* **CONSIGNES DE L'EXERCICE**:
1: Quelles sont toutes les villes nommées dans l'entretien sur le statut des aéroports ?
2: Poursuivez l'entretien sur le statut des aéroports en reprenant juste après sa dernière phrase.

* **TEXTE PROPOSÉ**:
--*--

Les élus savent bien qu'un des critères d'implantation
des entreprises et de leur réussite repose sur la
facilité des communications et des transports. Les
États-Unis auront, cependant, du mal à résister
à la mode de l'ouverture du capital des aéroports et
à certains lobbies !
J’enchaîne avec les
Canadiens pour dire qu’ils ont mis au point une "privatisation" aussi
originale qu'intéressante. Les principales plates-formes
aériennes restent des entités publiques autonomes, mais
détachées de la tutelle fédérale. Elles
sont gérées par un conseil d'administration souverain,
composé pour moitié des élus de la région
et pour moitié des acteurs économiques locaux.
JB.- À cet égard, quelle est la
position du Conseil International des Aéroports, dont vous avez
été le Président ?
JF.- Ce Conseil a
pris position sur le sujet : le statut juridique est une affaire locale
propre aux traditions et aux besoins de chaque pays. Mais il est
fondamental que la gestion des aéroports soit conduite comme
celle des entreprises commerciales, même si tous les buts ne sont
pas identiques, comme la desserte des économies locales, par
exemple.
JB.- Et l’établissement public
"Aéroports de Paris" ?
JF.- Il est ainsi
géré, depuis de nombreuses années. Il verse, tous
les ans, à l'Etat français entre 50 et 100 millions
d’euros au titre de l'impôt sur les sociétés,
auxquels s’ajoutent plus de 10 millions de dividendes. Situation peu
commune dans le domaine des transports publics ! L'ouverture de
son capital - qui pourrait intervenir dans quelques années –
devrait attirer de nombreux investisseurs.
JB.- Et les grands aéroports régionaux
français ?
JF.- Tous
installés sur le domaine public, ils prévoient une
évolution de leur statut actuel (f).
En effet, la
Commission des Communautés européennes ne peut,
qu'à terme, regarder de très près la question des
subventions de fonctionnement et d'investissement des plates-formes,
car les aéroports sont entrés dans le domaine de la
concurrence. Par exemple, Paris avec Amsterdam ou Nice avec Marseille.

--*--

* **DONNÉES FOURNIES**:

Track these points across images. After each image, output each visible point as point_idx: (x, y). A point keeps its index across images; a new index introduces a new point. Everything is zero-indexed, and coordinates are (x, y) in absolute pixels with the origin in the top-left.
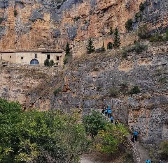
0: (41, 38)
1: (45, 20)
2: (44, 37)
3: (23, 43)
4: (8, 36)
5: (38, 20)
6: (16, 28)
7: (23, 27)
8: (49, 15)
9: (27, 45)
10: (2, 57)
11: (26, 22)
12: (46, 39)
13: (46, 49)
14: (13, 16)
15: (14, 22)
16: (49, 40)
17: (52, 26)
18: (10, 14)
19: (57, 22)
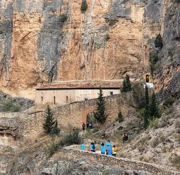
0: (126, 58)
1: (134, 19)
2: (132, 55)
3: (95, 67)
4: (71, 53)
5: (121, 20)
6: (83, 36)
7: (96, 34)
8: (142, 8)
9: (101, 72)
10: (55, 97)
11: (101, 25)
12: (135, 59)
13: (138, 80)
14: (78, 12)
15: (82, 25)
16: (141, 62)
17: (148, 32)
18: (75, 9)
19: (156, 24)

--*--

* **LISTE DES RÉPONSES**:
1: Paris, Amsterdam, Nice et Marseille.

2:
Dès lors que l'on est devenu commerçant, les clients du
voisin sont les bienvenus. De surcroît, les concessions de
service public de courte durée accordées ces
dernières années par l'Etat aux Chambres de Commerce et
d'Industrie sont un non-sens économique au regard des
coûteuses infrastructures qu’il faut amortir sur de longues
périodes. Les aéroports ont besoin d'un gestionnaire qui
réfléchisse à long terme, en fonction des
durées d'amortissement des investissements
réalisés, soit 20 ans pour une aérogare, 30 ans
pour une piste, 10 ans pour une formation technique poussée des
personnels. En effet, l'administration de l'Etat n'a pas, en
général, les réflexes du commerce. Enfin, le
maintien du statut actuel pourrait conduire à des appels
d’offres internationaux pour les mises en concession, avec le risque de
voir arriver des opérateurs étrangers, peu soucieux des
intérêts locaux.
Pour les
aéroport millionnaires en passagers (g), la formule
retenue est celle d'une société de droit privé,
mais à capitaux publics (Etat, ville, chambres de commerce) et
si besoin est, capitaux privés. Le cas des aéroports au
trafic inférieur au million devra recevoir une solution
particulière pour pouvoir conduire le développement
nécessaire aux économies desservies, tout en donnant aux
responsables les marges de manoeuvre dont ils ont besoin.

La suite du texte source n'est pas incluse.